Along with evaluating the globe and orbit following an injury, unexplained vision loss and pain cause by diagnosis such as posterior scleritis, melanoma, vitreous hemorrhages, retinal tears, retinal detachments, and posterior vitreous detachments all can be evaluated with the use of sonography. Immersion technique can evaluate the angles for angle closure which can present as unexplained pain in the eye as well as nausea.
Conclusion
The case above demonstrates the importance or proper technique of ophthalmic sonography whether done in the emergency department, urgent care, or outpatient clinic for the evaluation of IOFB and extent of an injury as well as to evaluate unexplained vision loss or pain. Sonography is an important and extremely useful tool not only for the ophthalmic community but for ER and urgent care physicians. Relatively low cost and easily portable units are available and training for proper technique can easily be obtained by a CDOS. With high resolution capabilities and user-friendly capabilities, sonography can provide a great deal of information of the eye and surrounding anatomy. Sonography is currently used by retinal ophthalmologist primary to evaluate the globe if there is no view of the fundus or evaluate for retinal/posterior vitreous detachments and used by ocular oncologist to assess and measure tumor size and characteristics. In addition, sonography can help the physician evaluate smaller structures such as ciliary body and angles.
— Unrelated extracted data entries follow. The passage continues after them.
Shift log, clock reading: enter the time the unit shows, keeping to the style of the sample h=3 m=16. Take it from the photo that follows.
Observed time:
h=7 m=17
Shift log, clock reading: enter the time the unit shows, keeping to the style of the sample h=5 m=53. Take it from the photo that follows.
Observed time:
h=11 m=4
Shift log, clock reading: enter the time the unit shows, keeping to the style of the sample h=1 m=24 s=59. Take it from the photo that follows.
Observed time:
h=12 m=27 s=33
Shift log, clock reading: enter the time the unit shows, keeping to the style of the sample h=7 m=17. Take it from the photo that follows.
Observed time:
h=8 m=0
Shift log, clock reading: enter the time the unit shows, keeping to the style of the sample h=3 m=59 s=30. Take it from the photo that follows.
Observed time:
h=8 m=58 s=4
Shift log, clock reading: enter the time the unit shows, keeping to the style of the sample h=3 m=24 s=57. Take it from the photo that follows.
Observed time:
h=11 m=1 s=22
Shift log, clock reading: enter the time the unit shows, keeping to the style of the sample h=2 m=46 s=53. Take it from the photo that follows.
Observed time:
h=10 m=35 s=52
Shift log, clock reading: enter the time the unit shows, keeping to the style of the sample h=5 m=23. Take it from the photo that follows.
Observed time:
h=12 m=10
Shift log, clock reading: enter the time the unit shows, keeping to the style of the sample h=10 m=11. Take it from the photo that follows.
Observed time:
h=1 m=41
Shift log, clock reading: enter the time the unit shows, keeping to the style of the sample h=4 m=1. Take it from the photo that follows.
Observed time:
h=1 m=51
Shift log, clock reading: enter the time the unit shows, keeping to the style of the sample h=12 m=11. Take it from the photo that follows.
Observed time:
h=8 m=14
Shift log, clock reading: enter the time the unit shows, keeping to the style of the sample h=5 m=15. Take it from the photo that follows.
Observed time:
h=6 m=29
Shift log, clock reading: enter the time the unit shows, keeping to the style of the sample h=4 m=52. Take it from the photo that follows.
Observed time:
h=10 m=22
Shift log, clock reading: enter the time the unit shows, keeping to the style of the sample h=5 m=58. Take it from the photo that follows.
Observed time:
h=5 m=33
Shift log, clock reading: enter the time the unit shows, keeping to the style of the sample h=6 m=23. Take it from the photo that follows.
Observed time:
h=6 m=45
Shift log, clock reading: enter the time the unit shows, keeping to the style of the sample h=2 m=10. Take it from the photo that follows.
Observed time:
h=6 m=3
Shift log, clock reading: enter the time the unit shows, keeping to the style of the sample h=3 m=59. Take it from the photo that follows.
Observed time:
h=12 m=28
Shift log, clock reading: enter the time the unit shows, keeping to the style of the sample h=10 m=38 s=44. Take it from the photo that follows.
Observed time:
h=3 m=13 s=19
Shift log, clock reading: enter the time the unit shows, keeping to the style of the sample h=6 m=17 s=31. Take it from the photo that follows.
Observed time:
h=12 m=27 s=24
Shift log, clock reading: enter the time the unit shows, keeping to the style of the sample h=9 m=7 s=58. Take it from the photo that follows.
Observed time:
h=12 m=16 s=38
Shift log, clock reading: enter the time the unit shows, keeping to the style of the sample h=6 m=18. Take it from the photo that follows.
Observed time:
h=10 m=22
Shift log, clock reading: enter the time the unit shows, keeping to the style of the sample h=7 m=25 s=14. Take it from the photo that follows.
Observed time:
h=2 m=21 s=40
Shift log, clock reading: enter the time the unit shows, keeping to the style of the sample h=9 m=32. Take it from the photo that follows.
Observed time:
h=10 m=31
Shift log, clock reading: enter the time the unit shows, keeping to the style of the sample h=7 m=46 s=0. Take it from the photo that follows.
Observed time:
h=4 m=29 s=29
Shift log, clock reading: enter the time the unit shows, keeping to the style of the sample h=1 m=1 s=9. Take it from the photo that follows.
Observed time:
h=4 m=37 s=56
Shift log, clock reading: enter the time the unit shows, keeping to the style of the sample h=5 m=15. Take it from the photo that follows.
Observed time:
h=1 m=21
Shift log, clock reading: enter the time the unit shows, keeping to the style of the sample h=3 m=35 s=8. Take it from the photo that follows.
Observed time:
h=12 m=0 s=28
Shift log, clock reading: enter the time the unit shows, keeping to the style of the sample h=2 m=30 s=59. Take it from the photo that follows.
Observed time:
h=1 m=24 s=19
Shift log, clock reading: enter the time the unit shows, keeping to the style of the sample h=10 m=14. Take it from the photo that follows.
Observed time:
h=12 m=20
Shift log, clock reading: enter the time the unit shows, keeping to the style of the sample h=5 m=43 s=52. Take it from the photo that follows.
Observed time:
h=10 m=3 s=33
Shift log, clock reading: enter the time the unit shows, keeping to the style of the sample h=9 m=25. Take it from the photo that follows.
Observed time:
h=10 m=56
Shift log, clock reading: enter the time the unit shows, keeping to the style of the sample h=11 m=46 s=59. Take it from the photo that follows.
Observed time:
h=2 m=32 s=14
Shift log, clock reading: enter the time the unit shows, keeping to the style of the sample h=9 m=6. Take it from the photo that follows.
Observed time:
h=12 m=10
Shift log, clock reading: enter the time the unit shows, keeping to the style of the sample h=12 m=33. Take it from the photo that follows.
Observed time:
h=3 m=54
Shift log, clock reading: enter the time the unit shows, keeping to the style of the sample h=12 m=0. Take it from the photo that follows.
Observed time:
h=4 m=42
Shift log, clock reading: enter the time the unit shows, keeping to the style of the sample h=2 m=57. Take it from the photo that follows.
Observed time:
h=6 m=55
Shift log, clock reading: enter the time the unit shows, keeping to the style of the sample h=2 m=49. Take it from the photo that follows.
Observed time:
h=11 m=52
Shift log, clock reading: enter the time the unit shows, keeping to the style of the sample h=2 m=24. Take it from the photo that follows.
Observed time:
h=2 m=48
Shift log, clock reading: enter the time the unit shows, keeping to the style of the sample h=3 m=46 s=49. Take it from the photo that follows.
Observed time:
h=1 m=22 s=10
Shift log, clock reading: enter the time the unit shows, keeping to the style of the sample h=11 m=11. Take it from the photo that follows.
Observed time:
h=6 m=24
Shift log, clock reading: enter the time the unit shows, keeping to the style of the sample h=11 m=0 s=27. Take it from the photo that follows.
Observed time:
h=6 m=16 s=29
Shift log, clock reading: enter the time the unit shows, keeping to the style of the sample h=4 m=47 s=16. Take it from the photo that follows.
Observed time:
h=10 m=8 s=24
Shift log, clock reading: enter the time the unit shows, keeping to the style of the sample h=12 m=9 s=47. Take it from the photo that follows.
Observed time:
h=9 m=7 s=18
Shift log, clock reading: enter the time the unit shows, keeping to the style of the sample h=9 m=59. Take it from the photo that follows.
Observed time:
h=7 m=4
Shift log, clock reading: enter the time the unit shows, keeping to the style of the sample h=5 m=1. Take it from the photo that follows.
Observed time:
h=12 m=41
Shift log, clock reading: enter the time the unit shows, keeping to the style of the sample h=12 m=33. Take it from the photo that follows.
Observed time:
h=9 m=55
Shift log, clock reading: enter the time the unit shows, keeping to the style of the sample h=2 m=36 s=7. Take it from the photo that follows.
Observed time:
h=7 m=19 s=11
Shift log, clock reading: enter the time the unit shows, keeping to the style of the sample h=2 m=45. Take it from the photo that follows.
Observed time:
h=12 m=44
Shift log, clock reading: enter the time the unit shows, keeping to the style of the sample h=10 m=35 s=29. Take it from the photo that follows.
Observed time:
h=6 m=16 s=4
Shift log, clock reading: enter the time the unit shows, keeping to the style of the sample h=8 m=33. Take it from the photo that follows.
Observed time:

The use of ophthalmic sonography in the ER and out-patient clinical setting is a valuable tool that allows the physician to perform a quick noninvasive test to evaluate for an IOFB as well as evaluation for unexplained pain or vision loss.
Footnotes
Declaration of Conflicting Interests
The author declared no potential conflicts of interest with respect to the research, authorship, and/or publication of this article.
Funding
The author received no financial support for the research, authorship, and/or publication of this article.